Il mondo del cinema piange la scomparsa di Jerzy Stuhr, regista e attore polacco tra i più popolari, influenti e versatili, scomparso oggi all’età di 77 anni. Nel 2005, nell’ambito della 62a Mostra Internazionale d'Arte Cinematografica di Venezia, gli viene consegnato il Premio Robert Bresson della Fondazione Ente dello Spettacolo.

Il nostro incontro al Lecco Film Fest 2023

Nato a Cracovia il 18 aprile 1947, dalla fine degli anni Sessanta alterna l’attività teatrale a quella di docente universitario. Al cinema approda nella prima metà degli anni Settanta e da quel momento interpreta un gran numero di film per la regia di alcuni tra i maggiori registi polacchi tra cui Agnieszka Holland e Krzysztof Zanussi, con cui recita in Da un paese lontano (1981), L’anno del sole quieto (1984), Vita per vita (1991), Persona non grata (2005). Con Andrzej Wajda collabora anche in qualità di assistente alla regia.

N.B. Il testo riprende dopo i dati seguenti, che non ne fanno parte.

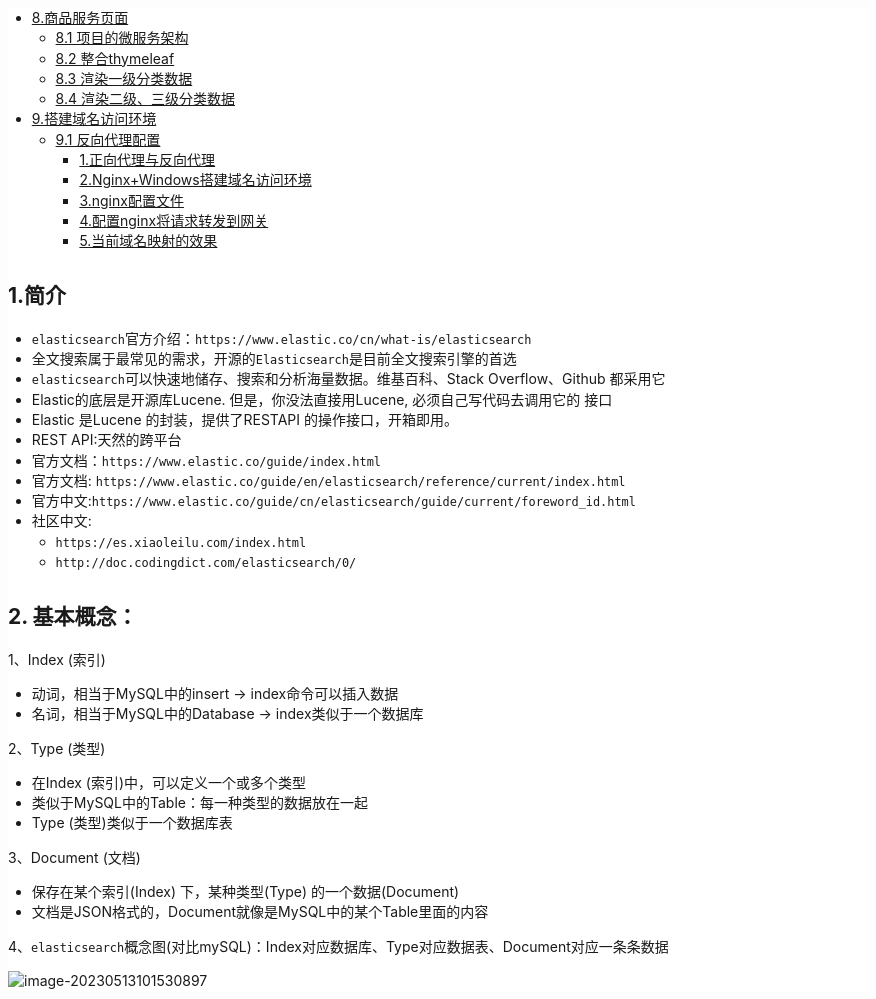 - [8.商品服务页面](#8)
  * [8.1 项目的微服务架构](#81-)
  * [8.2 整合thymeleaf](#82-thymeleaf)
  * [8.3 渲染一级分类数据](#83-)
  * [8.4 渲染二级、三级分类数据](#84-)
- [9.搭建域名访问环境](#9)
  * [9.1 反向代理配置](#91-)
    - [1.正向代理与反向代理](#1)
    - [2.Nginx+Windows搭建域名访问环境](#2nginxwindows)
    - [3.nginx配置文件](#3nginx)
    - [4.配置nginx将请求转发到网关](#4nginx)
    - [5.当前域名映射的效果](#5)



<a name="1"></a>
## 1.简介

- `elasticsearch`官方介绍：`https://www.elastic.co/cn/what-is/elasticsearch`
- 全文搜索属于最常见的需求，开源的`Elasticsearch`是目前全文搜索引擎的首选
- `elasticsearch`可以快速地储存、搜索和分析海量数据。维基百科、Stack Overflow、Github 都采用它
- Elastic的底层是开源库Lucene. 但是，你没法直接用Lucene, 必须自己写代码去调用它的
  接口
- Elastic 是Lucene 的封装，提供了RESTAPI 的操作接口，开箱即用。
- REST API:天然的跨平台
- 官方文档：`https://www.elastic.co/guide/index.html`
- 官方文档: `https://www.elastic.co/guide/en/elasticsearch/reference/current/index.html`
- 官方中文:`https://www.elastic.co/guide/cn/elasticsearch/guide/current/foreword_id.html`
- 社区中文:
  - `https://es.xiaoleilu.com/index.html`
  - `http://doc.codingdict.com/elasticsearch/0/`

<a name="2-"></a>

## 2. 基本概念：

1、Index (索引)

- 动词，相当于MySQL中的insert   ->   index命令可以插入数据
- 名词，相当于MySQL中的Database   ->  index类似于一个数据库

2、Type (类型)

- 在Index (索引)中，可以定义一个或多个类型
- 类似于MySQL中的Table：每一种类型的数据放在一起 
- Type (类型)类似于一个数据库表

3、Document (文档)

- 保存在某个索引(Index) 下，某种类型(Type) 的一个数据(Document) 
- 文档是JSON格式的，Document就像是MySQL中的某个Table里面的内容

4、`elasticsearch`概念图(对比mySQL)：Index对应数据库、Type对应数据表、Document对应一条条数据

![image-20230513101530897](https://cdn.jsdelivr.net/gh/Li-ShiLin/images/D:%5Cgithub%5Cimages202305240306137.png)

Ma il primo a comprendere il talento del giovane Stuhr è Krzysztof Kieślowski: con lui stringe un lungo sodalizio durante il quale gira capolavori come Il cineamatore nel 1979, Decalogo 10 nel 1989, Tre colori: film Bianco nel 1994. “La carriera – ricordava Stuhru – è iniziata con Kieślowski, è stato il primo a dirigermi. Ma ero già abbastanza maturo tra teatro e televisione. Kieślowski mi ha insegnato a essere, non a fingere. Sapeva come estrarre le emozioni vere, andando alla radice delle cose. Eravamo amici. Tutti si fidavano di lui, a volte si improvvisava”.

Nel 1994 esordisce dietro la macchina da presa con il film Spis cudzolonic. Il suo secondo film, Storie d'amore (1997), ottiene diversi riconoscimenti internazionali ed è presentato in concorso alla Mostra Internazionale d'Arte Cinematografica di Venezia, dove riceve il premio Fipresci, il premio la Navicella - Sergio Trasatti, l'Anicaflash e una menzione speciale dalla giuria dell'OCIC. Dal 1990 al 1996 è stato rettore dell'Accademia Nazionale del Teatro di Cracovia, dove è rimasto anche insegnante di recitazione. Nel 1998 gli è stato assegnato il Nastro d'argento europeo dal Sindacato Nazionale dei Giornalisti Cinematografici Italiani. Nel 1999, ancora a Venezia, Sette giorni nella vita di un uomo, gli vale un'altra menzione speciale dell'OCIC (ex-aequo con Diciassette anni di Zhang Yimou).

Intenso il sodalizio con Nanni Moretti, che lo dirige in tre film: Il caimano (2006), Habemus Papam, di Nanni Moretti (2011) e Il sol dell'avvenire, regia di Nanni Moretti (2023). In Italia partecipa anche a Io sono con te di Guido Chiesa (2010), L'ultimo papa re di Luca Manfredi (2013), Rimetti a noi i nostri debiti di Antonio Morabito (2018) e Non morirò di fame di Umberto Spinazzola (2023).

È stato rettore dell'Accademia Ludwik Solski per le arti drammatiche di Cracovia per due mandati: dal 1990 al 1996 e di nuovo dal 2002 al 2008.